START Source passage

HikerSkier saidWhat is it about youth that they get carried away by crazy politics? (I wasn't a revolutionary in college, and never understood those who were.) So, they are feeling alienated (at one of the most liberal universities in the US, no less), and are asking for some changes - some of which seem reasonable. Then, they totally destroy any credibility they had with this absurd demand. Go figure.
(1). Youth get carried away because it's normal to be passionate and idealistic when you're young. It's fine you weren't, but it's normal for most college students--myself included. The whole "if you're not a liberal in college you have no heart, if you're not a conservative when you're older you have no mind" quote/idea. While I'll always be liberal, I am less idealistic and am more pragmatic at 30 than when I was 20.
(2). Student activism at Berkeley darn near a right of passage. They're famous for it, this is nothing out of the ordinary. Lock ins, hunger strikes, protests, etc are common place at Berkeley. I'd be fine with you saying it's "the" most liberal universities in the US. Not sure what Uni could top it.
(3). Blacks only account for 3.7% of the matriculated students, whereas 13% of Americans are black. The talent is there. Other top schools, ranked higher and lower than Berkeley, can get a level of 8 to 10% black students. Why can't Berekeley? It has a problem of not having a critical mass of black students. Same with my alma mater, Notre Dame. Excellent school, but it can't get qualified blacks to attend because few want to be one of the only blacks there, to start the black presence. Imagine, a qualified minority with admissions to Berkeley, Notre Dame, Princeton and Georgetown. While the first three school are excellent, the black is more likely to go to Georgetown because that's the only school on the list above with a black presence--not to mention it's in a "chocolate" city. Whereas the others are in small towns or majority white towns. Nothing wrong with majority white or small towns, I'm simply explaining WHY qualified minorities would rather go to a place ALREADY accepting of blacks and where the "firsts" have already been accomplished.

END Source passage
START Data section

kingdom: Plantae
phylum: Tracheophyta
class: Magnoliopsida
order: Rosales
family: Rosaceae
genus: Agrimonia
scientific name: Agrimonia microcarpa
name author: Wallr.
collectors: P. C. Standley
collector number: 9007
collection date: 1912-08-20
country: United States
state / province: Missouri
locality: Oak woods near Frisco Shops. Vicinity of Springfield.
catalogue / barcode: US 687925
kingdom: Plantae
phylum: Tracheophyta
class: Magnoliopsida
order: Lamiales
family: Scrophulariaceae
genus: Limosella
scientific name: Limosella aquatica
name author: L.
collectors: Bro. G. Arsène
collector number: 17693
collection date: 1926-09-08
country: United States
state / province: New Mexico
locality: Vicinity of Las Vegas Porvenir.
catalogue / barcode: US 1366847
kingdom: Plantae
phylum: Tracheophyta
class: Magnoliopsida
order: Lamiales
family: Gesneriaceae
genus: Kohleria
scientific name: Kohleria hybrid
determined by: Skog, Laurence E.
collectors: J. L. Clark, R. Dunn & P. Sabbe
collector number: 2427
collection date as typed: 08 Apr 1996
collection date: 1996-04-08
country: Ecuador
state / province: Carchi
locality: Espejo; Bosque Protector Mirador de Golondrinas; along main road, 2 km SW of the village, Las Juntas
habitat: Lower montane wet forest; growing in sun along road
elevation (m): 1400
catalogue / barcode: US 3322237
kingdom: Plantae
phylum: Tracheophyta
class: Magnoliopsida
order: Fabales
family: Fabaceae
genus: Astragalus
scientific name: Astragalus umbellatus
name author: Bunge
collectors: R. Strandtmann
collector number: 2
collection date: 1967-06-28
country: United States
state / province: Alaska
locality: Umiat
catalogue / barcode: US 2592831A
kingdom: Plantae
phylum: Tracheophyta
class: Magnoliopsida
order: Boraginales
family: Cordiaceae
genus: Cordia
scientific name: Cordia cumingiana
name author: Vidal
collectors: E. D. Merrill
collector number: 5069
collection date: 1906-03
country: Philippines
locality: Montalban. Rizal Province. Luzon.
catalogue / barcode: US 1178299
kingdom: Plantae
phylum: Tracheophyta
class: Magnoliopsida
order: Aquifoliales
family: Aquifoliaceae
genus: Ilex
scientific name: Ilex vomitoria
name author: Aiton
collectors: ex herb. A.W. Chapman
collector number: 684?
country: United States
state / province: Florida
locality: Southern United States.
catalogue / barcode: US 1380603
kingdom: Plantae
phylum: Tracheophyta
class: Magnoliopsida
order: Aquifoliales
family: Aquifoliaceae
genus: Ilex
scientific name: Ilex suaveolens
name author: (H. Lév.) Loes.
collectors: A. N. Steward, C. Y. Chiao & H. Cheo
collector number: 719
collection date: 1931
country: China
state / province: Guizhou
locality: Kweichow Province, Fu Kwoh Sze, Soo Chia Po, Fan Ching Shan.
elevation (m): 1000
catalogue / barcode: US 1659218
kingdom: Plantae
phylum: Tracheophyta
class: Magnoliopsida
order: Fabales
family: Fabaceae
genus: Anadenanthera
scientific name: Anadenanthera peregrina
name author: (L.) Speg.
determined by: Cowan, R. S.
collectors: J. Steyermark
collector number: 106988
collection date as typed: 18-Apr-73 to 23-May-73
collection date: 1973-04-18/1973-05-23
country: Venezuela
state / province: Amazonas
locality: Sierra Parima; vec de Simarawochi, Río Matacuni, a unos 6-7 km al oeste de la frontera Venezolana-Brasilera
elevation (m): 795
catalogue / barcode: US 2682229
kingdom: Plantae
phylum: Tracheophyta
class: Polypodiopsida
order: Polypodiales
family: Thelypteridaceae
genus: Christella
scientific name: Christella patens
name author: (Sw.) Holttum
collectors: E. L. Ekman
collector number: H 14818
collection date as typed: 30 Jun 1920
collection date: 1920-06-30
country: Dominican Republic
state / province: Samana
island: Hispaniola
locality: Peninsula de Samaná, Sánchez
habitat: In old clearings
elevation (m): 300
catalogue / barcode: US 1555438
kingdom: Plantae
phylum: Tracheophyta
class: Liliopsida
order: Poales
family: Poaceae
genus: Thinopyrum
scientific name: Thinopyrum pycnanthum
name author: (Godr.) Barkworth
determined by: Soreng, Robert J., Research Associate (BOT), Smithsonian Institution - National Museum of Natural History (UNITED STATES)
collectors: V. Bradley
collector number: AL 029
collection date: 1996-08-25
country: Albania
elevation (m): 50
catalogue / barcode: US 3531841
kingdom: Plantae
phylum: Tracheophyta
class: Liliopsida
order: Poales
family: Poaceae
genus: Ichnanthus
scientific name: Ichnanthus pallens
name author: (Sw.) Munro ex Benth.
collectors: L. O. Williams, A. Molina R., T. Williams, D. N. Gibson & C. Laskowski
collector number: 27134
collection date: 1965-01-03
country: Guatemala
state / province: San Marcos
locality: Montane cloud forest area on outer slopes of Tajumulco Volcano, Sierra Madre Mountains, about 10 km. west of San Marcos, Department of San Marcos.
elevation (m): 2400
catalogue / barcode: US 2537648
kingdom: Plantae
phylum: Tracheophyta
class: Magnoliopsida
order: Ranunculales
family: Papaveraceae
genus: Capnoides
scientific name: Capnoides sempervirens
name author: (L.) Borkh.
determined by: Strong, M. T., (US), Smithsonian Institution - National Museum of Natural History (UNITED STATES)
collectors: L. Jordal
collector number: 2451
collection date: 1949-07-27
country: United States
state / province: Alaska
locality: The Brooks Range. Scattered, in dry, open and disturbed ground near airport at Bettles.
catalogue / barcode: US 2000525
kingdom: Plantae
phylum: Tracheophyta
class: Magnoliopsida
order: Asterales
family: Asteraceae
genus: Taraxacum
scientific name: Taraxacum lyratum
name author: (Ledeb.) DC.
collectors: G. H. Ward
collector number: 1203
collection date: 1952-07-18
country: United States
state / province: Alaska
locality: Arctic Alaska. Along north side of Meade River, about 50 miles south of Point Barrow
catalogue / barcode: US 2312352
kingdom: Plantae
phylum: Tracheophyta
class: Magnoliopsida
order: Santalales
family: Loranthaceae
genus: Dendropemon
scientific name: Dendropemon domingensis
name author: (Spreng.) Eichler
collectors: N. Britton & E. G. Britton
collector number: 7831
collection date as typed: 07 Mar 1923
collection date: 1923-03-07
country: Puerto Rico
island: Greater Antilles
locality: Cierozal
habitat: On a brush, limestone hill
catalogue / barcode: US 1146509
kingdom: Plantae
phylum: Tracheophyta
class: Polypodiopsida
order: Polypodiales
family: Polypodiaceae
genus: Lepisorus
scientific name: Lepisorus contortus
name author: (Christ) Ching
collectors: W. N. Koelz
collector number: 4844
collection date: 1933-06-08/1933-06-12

END Data section

**Work instruction**
Please carry the forum reply about Berkeley student activism and black enrollment forward, picking up right after its final sentence. This data comes from a separate source, not from the text above.

**Response to the exercise**
(4). While I do NOT agree with their honoring a convicted killer (despite the fact she maintains her innocence), I don't like the line of argument that "because you went to far and asked for X, you now negated YZ of your argument." The idea that there's "street cred" and up until a person said X they were going to get everything they asked for and be taken seriously. It's really just a turn-around attempt for a person who had no interest in addressing or taking seriously the complainant in the first place an excuse to say "haha, you're nuts, I don't have to listen to you." Seriously? You can't ignore their building name request? Because they said that their concerns are anathema now? I hate that "argument" that's often employed. The thrust of the argument is: sit down, shut up, don't complain unless it's REALLY important, lest you blow your chips. If actuality, you have no chips to blow, it's a lie. Moreover, the squeakiest wheel gets the oil usually.
(5). And substantively, while I don't think Berkeley should honor a convicted killer, there are MANY monuments, buildings and neighborhoods still named after known KKK members or lynchers. So until the "Brady" district after known Klans man is changed in Tulsa, or the Nathan Bedford park named after a known KKK lyncher in Memphis is changed, I don't see the outrage.